Pasithee
- Discovery images of Pasithee by the Canada-France-Hawaii Telescope in December 2001

Discovery
- Discovered by: Scott S. Sheppard David C. Jewitt Jan T. Kleyna
- Discovery site: Mauna Kea Observatory
- Discovery date: 11 December 2001

Designations
- Designation: Jupiter XXXVIII
- Pronunciation: /ˈpæsəθiː/
- Named after: Πασιθέα Pāsithea
- Alternative names: S/2001 J 6
- Adjectives: Pasithean /pəˈsɪθiən/

Orbital characteristics
- Epoch 17 December 2020 (JD 2459200.5)
- Observation arc: 16 years 2017-03-26 (last obs)
- Semi-major axis: 0.1535315 AU (22,967,990 km)
- Eccentricity: 0.2097026
- Orbital period (sidereal): –711.12 d
- Mean anomaly: 71.98760°
- Mean motion: 0° 30^{m} 22.488^{s} / day
- Inclination: 164.72796° (to ecliptic)
- Longitude of ascending node: 49.07994°
- Argument of perihelion: 331.51895°
- Satellite of: Jupiter
- Group: Carme group

Physical characteristics
- Mean diameter: 2 km
- Albedo: 0.04 (assumed)
- Apparent magnitude: 23.2
- Absolute magnitude (H): 16.77 (25 obs)

= Pasithee (moon) =

Moon of Jupiter

Pasithee /ˈpæsəθiː/, also known as Jupiter XXXVIII, is a retrograde irregular satellite of Jupiter.
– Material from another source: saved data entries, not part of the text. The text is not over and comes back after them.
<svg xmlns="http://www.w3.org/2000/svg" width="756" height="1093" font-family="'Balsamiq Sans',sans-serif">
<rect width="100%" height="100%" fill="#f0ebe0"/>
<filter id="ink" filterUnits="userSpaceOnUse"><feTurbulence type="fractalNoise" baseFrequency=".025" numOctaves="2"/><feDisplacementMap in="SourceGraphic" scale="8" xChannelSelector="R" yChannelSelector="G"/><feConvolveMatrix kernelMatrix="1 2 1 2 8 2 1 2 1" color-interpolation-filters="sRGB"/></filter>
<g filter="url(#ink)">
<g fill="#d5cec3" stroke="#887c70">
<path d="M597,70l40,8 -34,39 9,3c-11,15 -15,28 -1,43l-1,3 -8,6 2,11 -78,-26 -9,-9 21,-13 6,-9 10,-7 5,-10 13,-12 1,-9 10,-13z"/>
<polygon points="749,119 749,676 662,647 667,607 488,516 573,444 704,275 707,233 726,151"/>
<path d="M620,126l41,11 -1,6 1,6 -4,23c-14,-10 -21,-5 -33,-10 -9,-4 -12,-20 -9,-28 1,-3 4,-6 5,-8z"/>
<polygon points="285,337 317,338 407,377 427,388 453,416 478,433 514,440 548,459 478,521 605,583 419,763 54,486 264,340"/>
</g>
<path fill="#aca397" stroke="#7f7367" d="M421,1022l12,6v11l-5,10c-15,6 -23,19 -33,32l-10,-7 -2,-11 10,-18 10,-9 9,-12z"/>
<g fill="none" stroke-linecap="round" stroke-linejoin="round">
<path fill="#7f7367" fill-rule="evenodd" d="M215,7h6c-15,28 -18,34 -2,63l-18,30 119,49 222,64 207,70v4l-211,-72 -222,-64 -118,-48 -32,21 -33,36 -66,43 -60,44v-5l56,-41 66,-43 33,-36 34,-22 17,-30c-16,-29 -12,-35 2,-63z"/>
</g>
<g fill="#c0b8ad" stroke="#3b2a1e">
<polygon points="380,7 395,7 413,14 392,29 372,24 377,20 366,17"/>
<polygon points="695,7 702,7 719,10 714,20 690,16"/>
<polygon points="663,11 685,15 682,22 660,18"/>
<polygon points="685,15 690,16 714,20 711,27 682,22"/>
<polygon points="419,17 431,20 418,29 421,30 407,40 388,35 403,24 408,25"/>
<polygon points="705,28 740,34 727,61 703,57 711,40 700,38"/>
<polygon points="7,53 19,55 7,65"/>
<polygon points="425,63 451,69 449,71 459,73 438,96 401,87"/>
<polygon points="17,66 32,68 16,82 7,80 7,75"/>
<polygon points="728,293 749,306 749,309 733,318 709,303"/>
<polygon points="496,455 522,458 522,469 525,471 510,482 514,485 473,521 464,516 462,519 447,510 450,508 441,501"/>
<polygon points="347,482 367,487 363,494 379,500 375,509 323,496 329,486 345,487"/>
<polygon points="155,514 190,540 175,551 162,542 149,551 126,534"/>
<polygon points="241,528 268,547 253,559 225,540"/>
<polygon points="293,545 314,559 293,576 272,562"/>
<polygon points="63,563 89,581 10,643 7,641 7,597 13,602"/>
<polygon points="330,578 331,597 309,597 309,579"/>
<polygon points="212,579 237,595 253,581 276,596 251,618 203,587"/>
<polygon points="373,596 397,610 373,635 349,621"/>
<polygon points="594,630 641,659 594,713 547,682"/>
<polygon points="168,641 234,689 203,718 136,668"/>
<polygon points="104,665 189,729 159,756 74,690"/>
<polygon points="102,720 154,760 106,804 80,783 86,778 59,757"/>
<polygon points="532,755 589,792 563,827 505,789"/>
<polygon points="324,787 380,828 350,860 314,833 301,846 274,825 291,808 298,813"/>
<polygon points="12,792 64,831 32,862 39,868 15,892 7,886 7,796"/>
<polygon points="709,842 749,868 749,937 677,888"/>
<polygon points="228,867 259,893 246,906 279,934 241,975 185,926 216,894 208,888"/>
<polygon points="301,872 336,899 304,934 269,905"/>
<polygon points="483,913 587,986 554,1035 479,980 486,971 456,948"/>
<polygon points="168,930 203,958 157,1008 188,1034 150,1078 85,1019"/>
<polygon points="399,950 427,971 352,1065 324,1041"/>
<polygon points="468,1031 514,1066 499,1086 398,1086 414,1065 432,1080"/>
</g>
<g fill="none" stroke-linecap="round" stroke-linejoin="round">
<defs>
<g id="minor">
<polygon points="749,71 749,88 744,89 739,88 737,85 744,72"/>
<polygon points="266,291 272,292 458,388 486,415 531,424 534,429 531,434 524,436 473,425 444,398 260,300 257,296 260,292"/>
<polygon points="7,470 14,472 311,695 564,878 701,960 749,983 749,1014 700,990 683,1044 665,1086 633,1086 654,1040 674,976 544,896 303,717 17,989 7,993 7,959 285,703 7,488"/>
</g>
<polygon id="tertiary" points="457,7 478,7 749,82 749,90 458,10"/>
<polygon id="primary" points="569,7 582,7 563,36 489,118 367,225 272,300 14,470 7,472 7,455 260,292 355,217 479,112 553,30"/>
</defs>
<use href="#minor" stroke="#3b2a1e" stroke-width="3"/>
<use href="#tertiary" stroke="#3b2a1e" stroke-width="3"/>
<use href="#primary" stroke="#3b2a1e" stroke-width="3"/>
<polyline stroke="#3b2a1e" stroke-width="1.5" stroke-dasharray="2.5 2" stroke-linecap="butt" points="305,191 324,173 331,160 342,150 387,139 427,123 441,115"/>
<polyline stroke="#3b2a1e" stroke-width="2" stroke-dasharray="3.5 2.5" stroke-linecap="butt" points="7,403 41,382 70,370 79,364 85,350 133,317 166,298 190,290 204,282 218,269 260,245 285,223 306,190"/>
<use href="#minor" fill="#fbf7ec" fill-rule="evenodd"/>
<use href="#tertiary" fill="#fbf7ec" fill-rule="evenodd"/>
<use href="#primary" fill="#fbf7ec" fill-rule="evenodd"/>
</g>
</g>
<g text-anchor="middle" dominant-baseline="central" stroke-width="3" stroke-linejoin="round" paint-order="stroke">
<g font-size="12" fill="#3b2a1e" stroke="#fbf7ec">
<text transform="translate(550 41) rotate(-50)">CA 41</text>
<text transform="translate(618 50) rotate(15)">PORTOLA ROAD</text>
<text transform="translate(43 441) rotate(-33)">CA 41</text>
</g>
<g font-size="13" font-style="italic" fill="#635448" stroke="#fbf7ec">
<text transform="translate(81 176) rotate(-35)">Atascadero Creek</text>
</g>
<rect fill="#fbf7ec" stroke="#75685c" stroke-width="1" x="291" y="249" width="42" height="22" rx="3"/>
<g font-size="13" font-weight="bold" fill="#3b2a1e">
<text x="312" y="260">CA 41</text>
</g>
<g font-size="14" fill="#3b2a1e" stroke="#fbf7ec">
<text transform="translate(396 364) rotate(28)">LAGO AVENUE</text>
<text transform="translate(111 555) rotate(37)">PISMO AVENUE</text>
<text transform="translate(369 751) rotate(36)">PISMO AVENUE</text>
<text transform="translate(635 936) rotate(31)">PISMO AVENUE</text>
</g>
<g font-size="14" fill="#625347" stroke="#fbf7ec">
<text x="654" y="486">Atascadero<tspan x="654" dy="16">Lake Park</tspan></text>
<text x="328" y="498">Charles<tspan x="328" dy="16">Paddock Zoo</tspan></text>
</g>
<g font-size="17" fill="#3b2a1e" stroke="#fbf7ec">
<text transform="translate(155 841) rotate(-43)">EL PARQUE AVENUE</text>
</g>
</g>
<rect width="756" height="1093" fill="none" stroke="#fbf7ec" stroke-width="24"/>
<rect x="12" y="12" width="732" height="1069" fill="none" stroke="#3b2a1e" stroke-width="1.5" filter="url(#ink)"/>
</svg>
It was discovered by a team of astronomers from the University of Hawaiʻi led by Scott S. Sheppard in 2001, and given the temporary designation S/2001 J 6.

Pasithee is about 2 kilometres in diameter, and orbits Jupiter at an average distance of 23,307,000 km in 711.12 days, at an inclination of 166° to the ecliptic (164° to Jupiter's equator), in a retrograde direction and with an eccentricity of 0.3289.

It was named in August 2003 after Pasithee, one of the Charites, goddesses of charm, beauty, nature, human creativity and fertility, daughters of Zeus (Jupiter) by Eurynome. Pasithee, better known as Aglaea, is the spouse of Hypnos (Sleep) and presides over hallucinations and hallucinogens.

It belongs to the Carme group, made up of irregular retrograde moons orbiting Jupiter at a distance ranging between 23 and 24 million km and at an inclination of about 165°.